SkyRL System Overview
SkyRL breaks the RL stack into modular components and provides public APIs for each of them.
Specifically, as shown in figure below, SkyRL separates training into two major components, Trainer and Generator, and the Generator is further divided into InferenceEngine and Environment, with a single Controller managing setup and execution of each component.

The components' responsibilities are as follows:
Trainer
Performs the optimization steps based on configured RL algorithm. Updates model parameters based on generated trajectories and their assigned rewards.
-
PPORayActorGroup: Our abstraction for a group of training workers (as Ray actors) that jointly execute operations for a given model (e.g., policy model, critic model, etc.).
Generator
Generates complete trajectories and computes their rewards. The Generator encompasses both the InferenceEngine (to get model completions) and Environment (to execute actions) as well as custom agentic or data generation logic build around model inference, such as context management, sampling methods, or tree search.
InferenceEngine
Executes inference on the policy model to produce model outputs (i.e., the RL agent's actions). Typically, multiple InferenceEngines are deployed to process prompts in parallel.

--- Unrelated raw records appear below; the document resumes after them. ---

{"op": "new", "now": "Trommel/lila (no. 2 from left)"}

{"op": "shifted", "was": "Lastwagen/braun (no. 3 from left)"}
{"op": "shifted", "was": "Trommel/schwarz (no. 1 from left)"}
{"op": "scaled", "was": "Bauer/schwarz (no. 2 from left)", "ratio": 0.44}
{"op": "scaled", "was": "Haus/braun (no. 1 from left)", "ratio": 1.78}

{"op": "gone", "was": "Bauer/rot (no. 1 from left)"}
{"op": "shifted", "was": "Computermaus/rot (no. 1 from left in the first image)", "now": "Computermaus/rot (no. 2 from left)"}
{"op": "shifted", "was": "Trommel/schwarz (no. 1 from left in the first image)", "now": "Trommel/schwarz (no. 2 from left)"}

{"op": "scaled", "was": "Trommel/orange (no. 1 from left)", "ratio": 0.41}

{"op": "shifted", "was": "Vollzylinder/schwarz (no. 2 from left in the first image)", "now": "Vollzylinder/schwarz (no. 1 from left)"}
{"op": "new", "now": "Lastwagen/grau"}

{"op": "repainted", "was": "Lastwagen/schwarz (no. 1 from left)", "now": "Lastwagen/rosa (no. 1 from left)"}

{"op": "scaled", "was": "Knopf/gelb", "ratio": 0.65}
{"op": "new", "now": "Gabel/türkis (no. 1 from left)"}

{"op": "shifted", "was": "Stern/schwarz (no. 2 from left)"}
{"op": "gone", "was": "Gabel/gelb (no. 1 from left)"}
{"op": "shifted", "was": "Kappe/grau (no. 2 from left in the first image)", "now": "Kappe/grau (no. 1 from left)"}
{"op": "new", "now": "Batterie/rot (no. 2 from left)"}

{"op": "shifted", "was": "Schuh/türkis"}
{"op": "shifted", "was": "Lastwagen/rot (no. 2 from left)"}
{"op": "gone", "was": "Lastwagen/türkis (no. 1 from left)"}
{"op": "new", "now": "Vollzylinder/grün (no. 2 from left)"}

- Base InferenceEngine interface
- InferenceEngineClient to manage multiple engines
- vLLM backend
- SGLang backend
Environment
Presents a task for the policy model to solve, and provides the logic for executing the policy's actions (i.e., model outputs) and computing the resulting observations and rewards.
-
SkyRL-Gym, our ready-built library of tool-use environments
Controller
Manages physical placement, initialization, and control flow of training execution for each of the above components.
- The training control loop currently sits in trainer.py
- It is a WIP to move the control loop to a separate component for even greater flexibility.